The student loan crisis is more than just a devastating problem for individuals and families.

It threatens the hopes of millions of North Carolinians, and more broadly, the state’s economy by saddling current as well as former students with seemingly endless cycles of debt.

How did we get here? Not so long ago, a college education was considered the ticket to the American dream, leading to a good career, a home and a family. More recently, some kind of education beyond high school has been viewed as essential for being able to compete for jobs in today’s global and high-tech economy.

Today, going to college or getting other advanced education could mean dragging for years a burden of debt that could keep a student from ever owning a home, affording a family or pursuing a desired career. The cost of tuition has been rising much faster than the rate of inflation or the salaries that graduates are likely to find in their first jobs.

A recent study by the Center for Responsible Lending found that in North Carolina, more than 1.2 million residents have student loan debt that totals about $44 billion. The crisis is so severe that it’s discouraging some young people from considering college, even though good jobs for people without advanced education are increasingly scarce.

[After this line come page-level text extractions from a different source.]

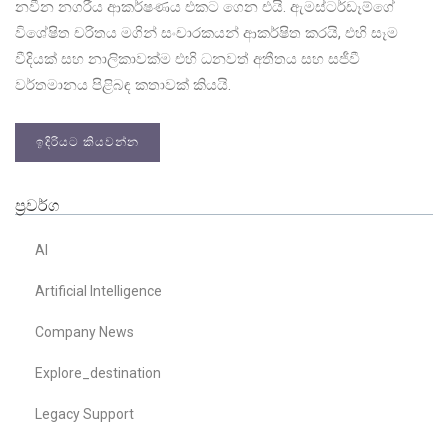
නවීන නගරීය ආකර්ෂණය එකට ගෙන එයි. ඇමස්ටර්ඩෑම්ගේ
විශේෂිත චරිතය මගින් සංචාරකයන් ආකර්ෂිත කරයි, එහි සෑම
වීදියක් සහ නාලිකාවක්ම එහි ධනවත් අතීතය සහ සජීවී
වර්තමානය පිළිබඳ කතාවක් කියයි.
ඉදිරියට කියවන්න
ප්‍රවර්ග
AI
Artificial Intelligence
Company News
Explore_destination
Legacy Support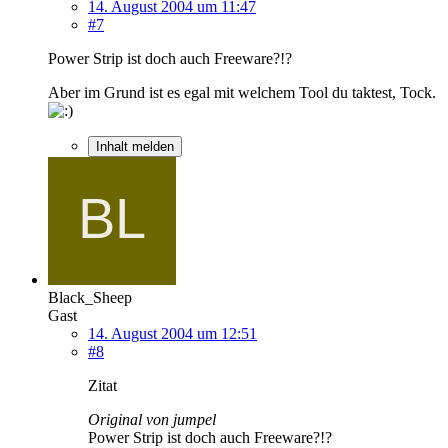
14. August 2004 um 11:47
#7
Power Strip ist doch auch Freeware?!?
Aber im Grund ist es egal mit welchem Tool du taktest, Tock.
Inhalt melden
Black_Sheep
Gast
14. August 2004 um 12:51
#8
Zitat
Original von jumpel
Power Strip ist doch auch Freeware?!?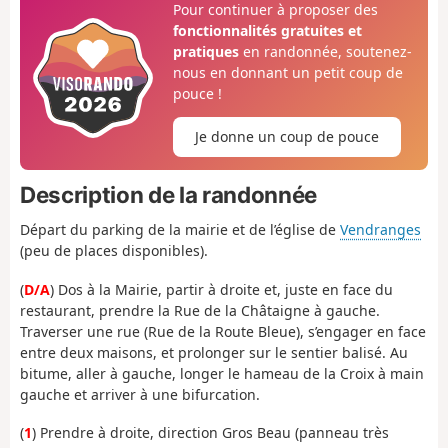
Pour continuer à proposer des
fonctionnalités gratuites et
pratiques
en randonnée, soutenez-
nous en donnant un petit coup de
pouce !
Je donne un coup de pouce
Description de la randonnée
Départ du parking de la mairie et de l’église de
Vendranges
(peu de places disponibles).
(
D/A
) Dos à la Mairie, partir à droite et, juste en face du
restaurant, prendre la Rue de la Châtaigne à gauche.
Traverser une rue (Rue de la Route Bleue), s’engager en face
entre deux maisons, et prolonger sur le sentier balisé. Au
bitume, aller à gauche, longer le hameau de la Croix à main
gauche et arriver à une bifurcation.
(
1
) Prendre à droite, direction Gros Beau (panneau très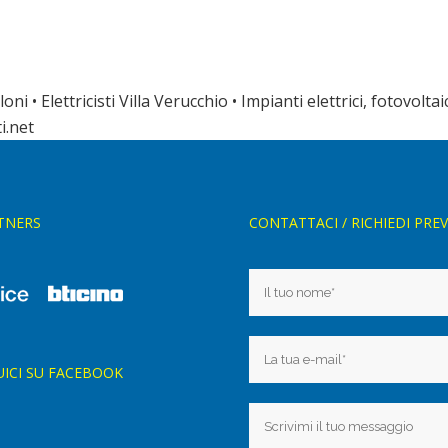
oni • Elettricisti Villa Verucchio • Impianti elettrici, fotovolta
i.net
TNERS
CONTATTACI / RICHIEDI PRE
UICI SU FACEBOOK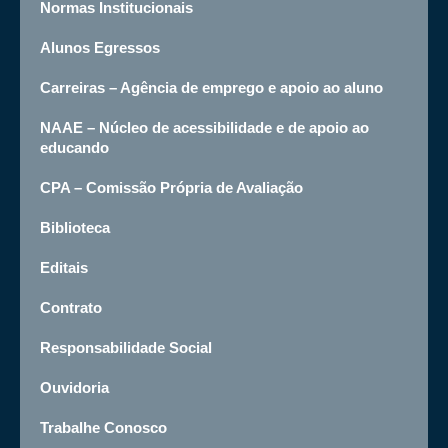
Normas Institucionais
Alunos Egressos
Carreiras – Agência de emprego e apoio ao aluno
NAAE – Núcleo de acessibilidade e de apoio ao
educando
CPA – Comissão Própria de Avaliação
Biblioteca
Editais
Contrato
Responsabilidade Social
Ouvidoria
Trabalhe Conosco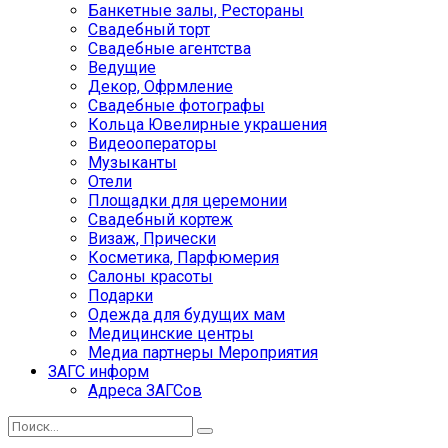
Банкетные залы, Рестораны
Свадебный торт
Свадебные агентства
Ведущие
Декор, Офрмление
Свадебные фотографы
Кольца Ювелирные украшения
Видеооператоры
Музыканты
Отели
Площадки для церемонии
Свадебный кортеж
Визаж, Прически
Косметика, Парфюмерия
Салоны красоты
Подарки
Одежда для будущих мам
Медицинские центры
Медиа партнеры Мероприятия
ЗАГС информ
Адреса ЗАГСов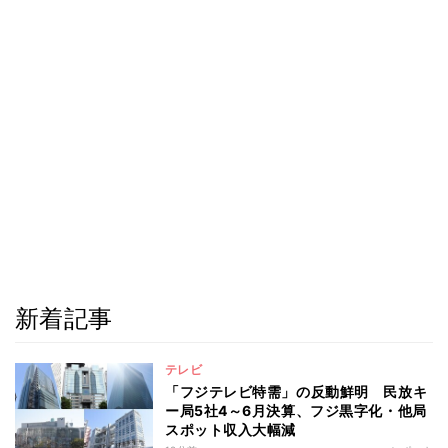
新着記事
テレビ
「フジテレビ特需」の反動鮮明 民放キ
ー局5社4～6月決算、フジ黒字化・他局
スポット収入大幅減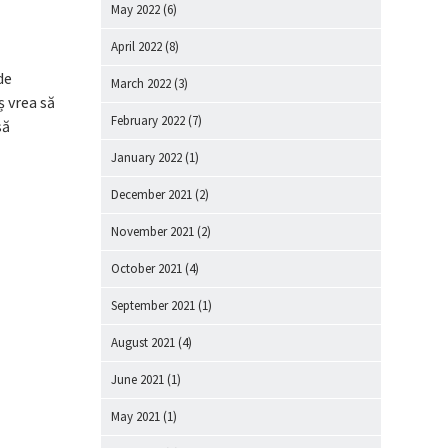
May 2022
(6)
April 2022
(8)
de
March 2022
(3)
ș vrea să
February 2022
(7)
să
January 2022
(1)
December 2021
(2)
November 2021
(2)
October 2021
(4)
September 2021
(1)
August 2021
(4)
June 2021
(1)
May 2021
(1)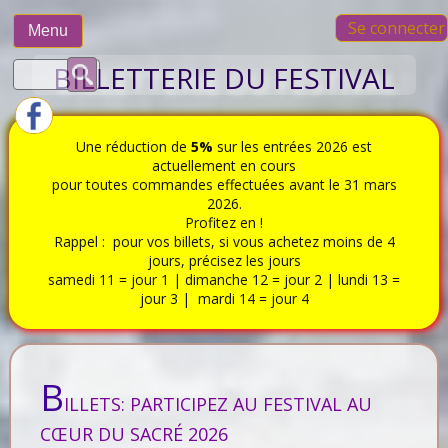
Skip
Se connecter
to
Menu
content
Rechercher :
BILLETTERIE DU FESTIVAL
Une réduction de
5%
sur les entrées 2026 est
actuellement en cours
pour toutes commandes effectuées avant le 31 mars
2026.
Profitez en !
Rappel : pour vos billets, si vous achetez moins de 4
jours, précisez les jours
samedi 11 = jour 1 | dimanche 12 = jour 2 | lundi 13 =
jour 3 | mardi 14 = jour 4
B
ILLETS: PARTICIPEZ AU FESTIVAL AU
CŒUR DU SACRÉ 2026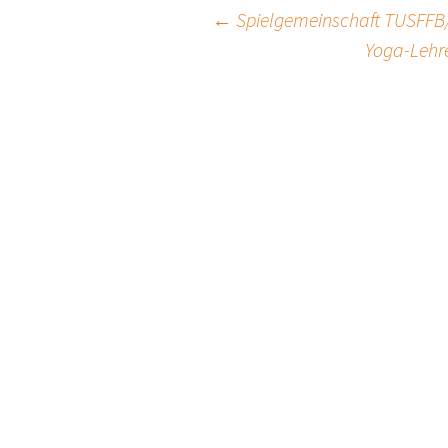
Beitrags-
←
Spielgemeinschaft TUSFFB
Yoga-Lehre
Navigation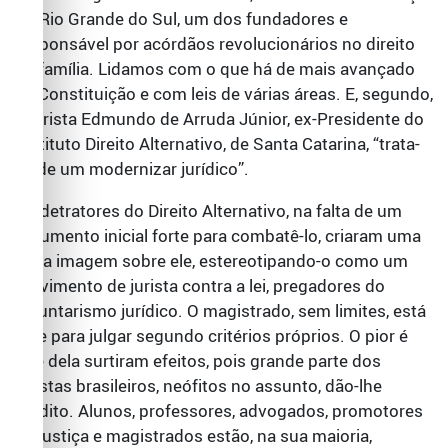
do Rio Grande do Sul, um dos fundadores e
responsável por acórdãos revolucionários no direito
de família. Lidamos com o que há de mais avançado
na Constituição e com leis de várias áreas. E, segundo,
o jurista Edmundo de Arruda Júnior, ex-Presidente do
Instituto Direito Alternativo, de Santa Catarina, “trata-
se de um modernizar jurídico”.
Os detratores do Direito Alternativo, na falta de um
argumento inicial forte para combatê-lo, criaram uma
falsa imagem sobre ele, estereotipando-o como um
movimento de jurista contra a lei, pregadores do
voluntarismo jurídico. O magistrado, sem limites, está
livre para julgar segundo critérios próprios. O pior é
que dela surtiram efeitos, pois grande parte dos
juristas brasileiros, neófitos no assunto, dão-lhe
crédito. Alunos, professores, advogados, promotores
de justiça e magistrados estão, na sua maioria,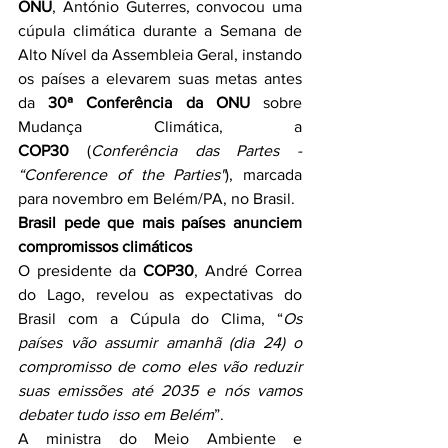
ONU
, António Guterres, convocou uma 
cúpula climática durante a Semana de 
Alto Nível da Assembleia Geral, instando 
os países a elevarem suas metas antes 
da 
30ª Conferência da ONU
 sobre 
Mudança Climática, a 
COP30
 (
Conferência das Partes - 
“Conference of the Parties"
), marcada 
para novembro em Belém/PA, no Brasil.
Brasil pede que mais países anunciem 
compromissos climáticos
O presidente da 
COP30
, André Correa 
do Lago, revelou as expectativas do 
Brasil com a Cúpula do Clima, “
Os 
países vão assumir amanhã (dia 24) o 
compromisso de como eles vão reduzir 
suas emissões até 2035 e nós vamos 
debater tudo isso em Belém
”.
A ministra do Meio Ambiente e 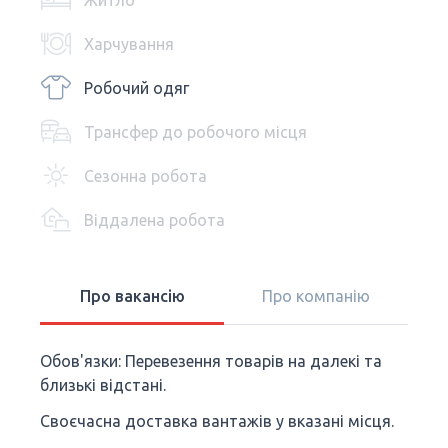
Житло
Харчування
Робочий одяг
Трансфер до робочого місця
Сезонна робота
Віддалена робота
Про вакансію
Про компанію
Обов'язки: Перевезення товарів на далекі та
близькі відстані.
Своєчасна доставка вантажів у вказані місця.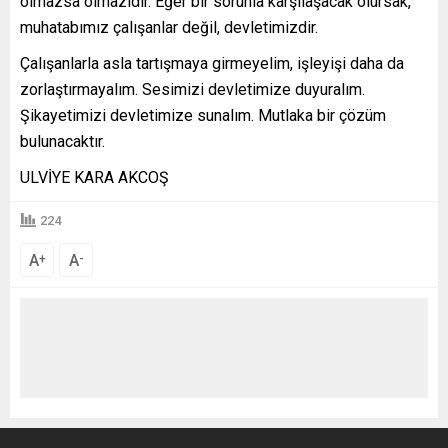
olmazsa olmazıdır. Eğer bir sorunla karşılaşacak olursak,
muhatabımız çalışanlar değil, devletimizdir.
Çalışanlarla asla tartışmaya girmeyelim, işleyişi daha da
zorlaştırmayalım. Sesimizi devletimize duyuralım.
Şikayetimizi devletimize sunalım. Mutlaka bir çözüm
bulunacaktır.
ULVİYE KARA AKCOŞ
224
A
A
+
-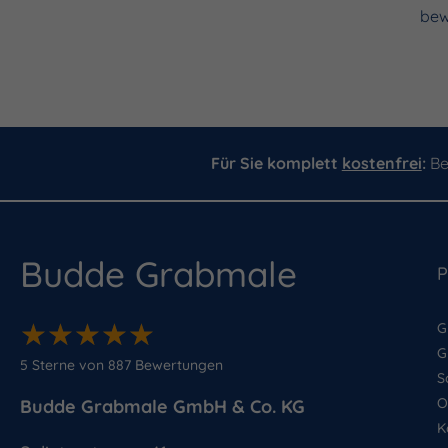
bew
Für Sie komplett
kostenfrei
:
Be
Budde Grabmale
P
★
★
★
★
★
★
★
★
★
★
G
G
5
Sterne von
887
Bewertungen
S
O
Budde Grabmale GmbH & Co. KG
K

The cost of education and the difficulty in finding affordable financing are especially hard on prospective students from lower-income families, including minorities and people from rural and high-poverty areas. The problems often grow worse when students try an online or for-profit school rather than a traditional college. And even worse when someone falls behind on repaying student loans and turns to unscrupulous lenders.

What to do? For one thing, North Carolina can try hard to make sure community and technical colleges offer preparation for the latest careers, while keeping their costs affordable. Slowing the rise of tuition at the state’s four-year colleges also can help. The state could put more resources into need-based grant aid for students as well, and help students take advantage of federal programs.

The state should monitor the for-profit and online colleges operating in North Carolina, making sure they aren’t wasting the money and time of needy students. It can make sure these schools maintain reasonably high standards, have real faculties and are providing instruction that will help students prepare for jobs. And it can help students get reimbursed when a for-profit school folds.

Finally, the state should keep a tight rein on lenders that handle student loans, even though the Trump administration has been working to roll back Obama-era regulations aimed at protecting borrowers. To his credit, N.C. Attorney General Josh Stein has joined officials in other states in affirming that states have the right and obligation to regulate companies that service student loans, despite statements to the contrary from the U.S. Department of Education.

Going to college should not turn into the impossible dream. The state should do more to keep college costs from rising, and to protect students and families that must borrow to pay for college. That’s the right thing for students, and the right thing for North Carolina.